The Hugh White Thesis: Five Years On

acri-utsAustralia-China Relations Institute, UTS

5.30 pm for a 6.00 pm start, Tuesday August 11 2015
Bloomberg Auditorium, level 27, 1 Bligh Street, Sydney, NSW 2000

In 2010 Professor Hugh White challenged Australians when he wrote ‘Power Shift: Australia’s future between Washington and Beijing’, published in the academic journal Quarterly Essay. White argued that in order to meet its interests in Asia Australia should persuade the US to relinquish primacy in the region. He asserted that the best outcome for stability in the Asia-Pacific would be a power-sharing agreement between these two great nations. He posited a ‘Concert of Asia’ to balance state interests and achieve shared leadership between major powers in the region. White’s thesis prompted a vociferous response from many political commentators and Quarterly Essay in the subsequent issue published replies from Gareth Evans, Bruce Grant, Michael Wesley, Lyric Hughes Hale, Robert Kaplan, Harry Gelber and David Uren. Five years on has the White analysis been confirmed? Is Australia’s foreign policy challenge more acute? What propelled this debate? And where does it stand?
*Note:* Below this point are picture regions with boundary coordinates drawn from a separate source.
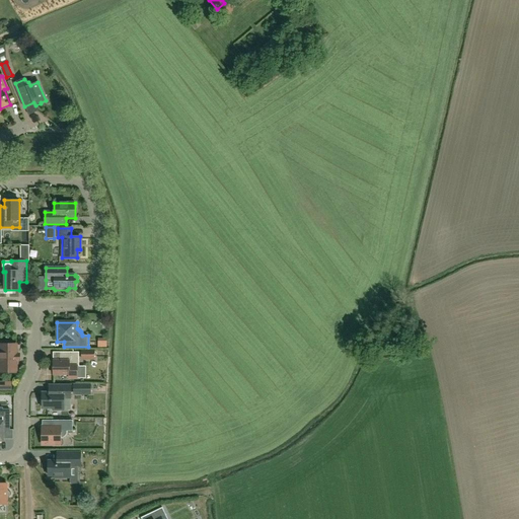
[(19,354),(16,354),(16,345),(0,345),(0,372),(16,372),(16,360),(19,360),(19,354)]
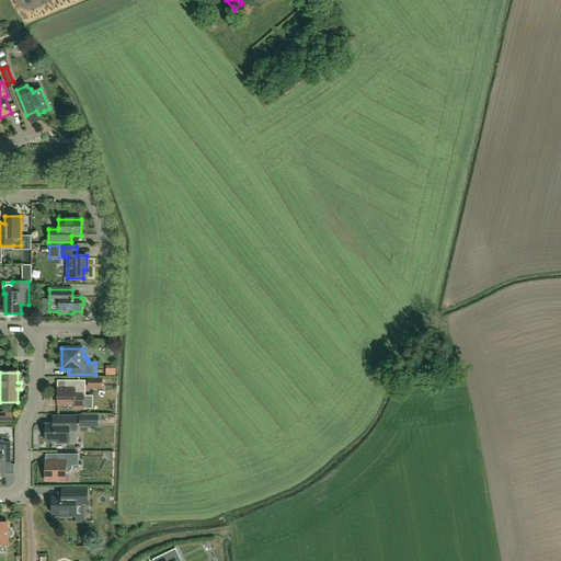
[(86,396),(86,380),(65,380),(65,387),(66,387),(66,389),(57,389),(57,404),(75,404),(75,409),(84,409),(84,396),(86,396)]
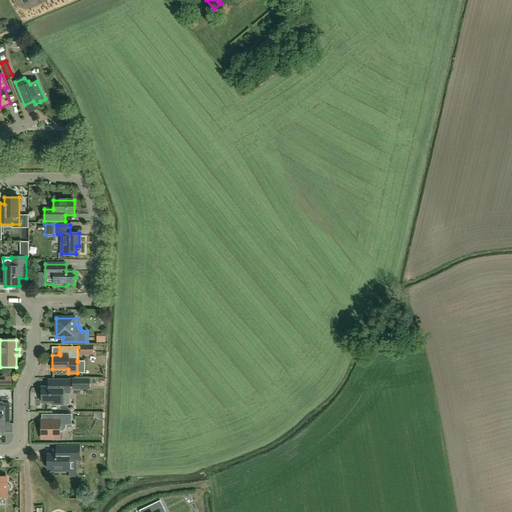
[(12,386),(12,377),(2,377),(2,386),(12,386)]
Hear Hugh White discuss these questions on a panel with James Brown, Director of the Alliance 21 Project at the United States Studies Centre, University of Sydney, chaired by Bob Carr, former Foreign Minister and Director of ACRI. The Alliance 21 Project is a platform for strategic thinking on the challenges and opportunities facing Australia-US relations in the 21st century. Formerly an Australian Army Officer and Military Fellow at the Lowy Institute, Captain James Brown is well placed to explore the development of Australia’s strongest alliance and its strategic implications in the Asia-Pacific.